Structure Matters More Than Ever in Copywriting
People scan before they read. AI scans even faster. A few practical formatting we learned from the session:
- Aim for 120–180 words between headings
- Write subheadings that tell a clear story on their own
- Use jump links on longer pieces
- Plan your headings before writing the body
- Structure content logically, with clear hierarchy
If someone only read your headings, they should still understand the content.
Topics Matter, Not Just Keywords
Now, this is not a new idea, but it has become much more important.
We do not need pages filled with keywords. We need pages that are clearly about something.
That means:
- Building topic clusters
- Creating connected content
- Maintaining a clear site structure
- Using clean URLs and navigation
- Supporting everything with internal linking and canonical tags
All of this helps both search engines and AI systems understand your content more easily.
EEAT and The Ongoing Importance of Trust
Experience, expertise, authoritativeness and trust still underpin everything. But trust is the deciding factor.
Even well-written content will struggle if it does not appear credible.
This is where activity beyond your own site becomes important:
- PR and media mentions
- Thought leadership
- Consistent brand presence across platforms
AI systems are not just evaluating your page. They are evaluating your reputation.
Small Details That Make a Difference in AI Overviews
Some of the most useful takeaways were small but practical:
- Recently updated content can receive significantly more citations
- Repurposing blog content into LinkedIn posts helps reinforce authority
- Encouraging third-party discussion increases visibility
- Auditing where your brand is mentioned can highlight gaps
These are all manageable changes, but they have a real impact.

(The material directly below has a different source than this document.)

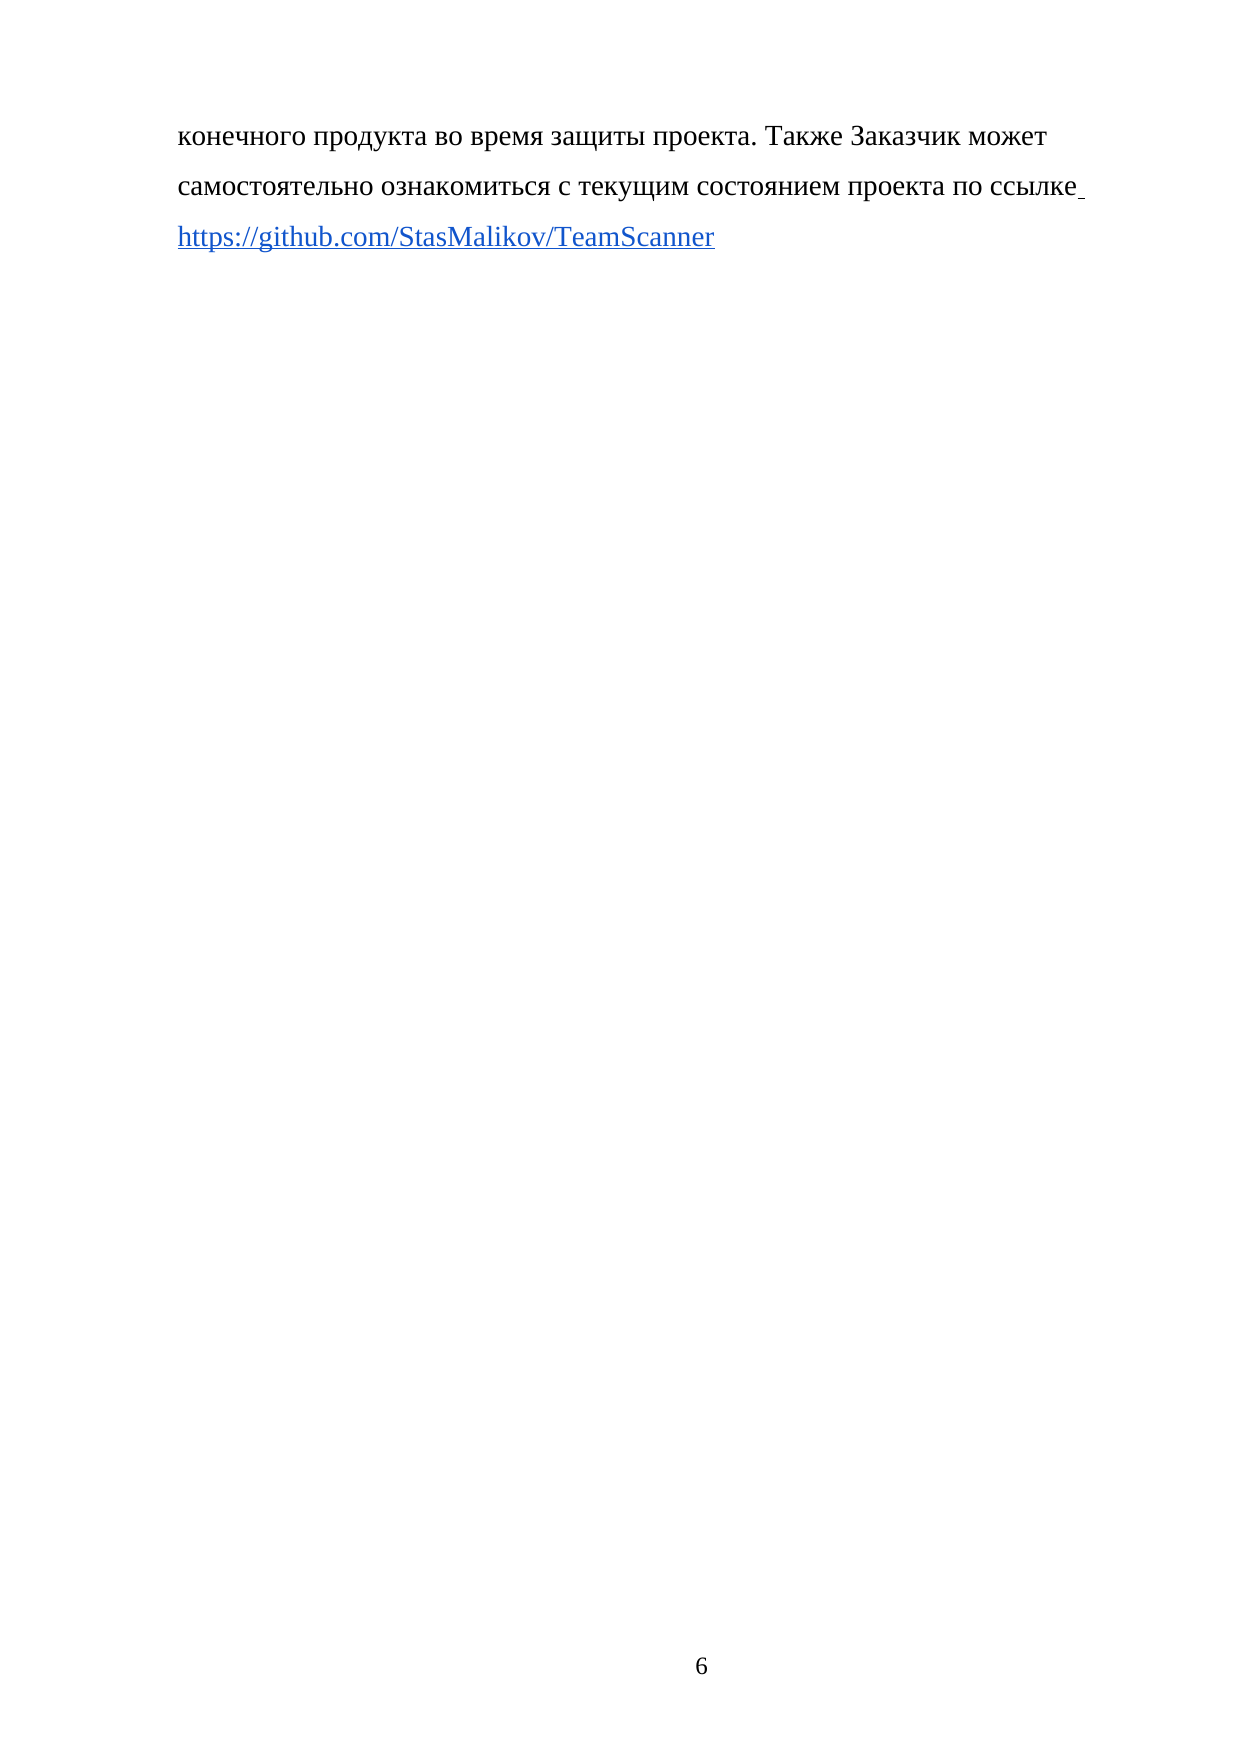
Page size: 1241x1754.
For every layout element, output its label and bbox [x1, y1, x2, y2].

What Good Content Looks Like in 2026
If you strip everything back, content that performs well in this environment tends to have the same characteristics:
- A clear answer early on
- Logical structure
- Specific, verifiable information
- Credible authorship
- Simple, readable language
- Regular updates
It is not about doing something completely new. It is about doing the fundamentals well, consistently.
Final Thoughts
The biggest shift is not technical. It is a mindset change. We are no longer optimising purely for clicks, we are optimising for inclusion, interpretation and citation.
Traffic still matters. But it is no longer the only measure of success.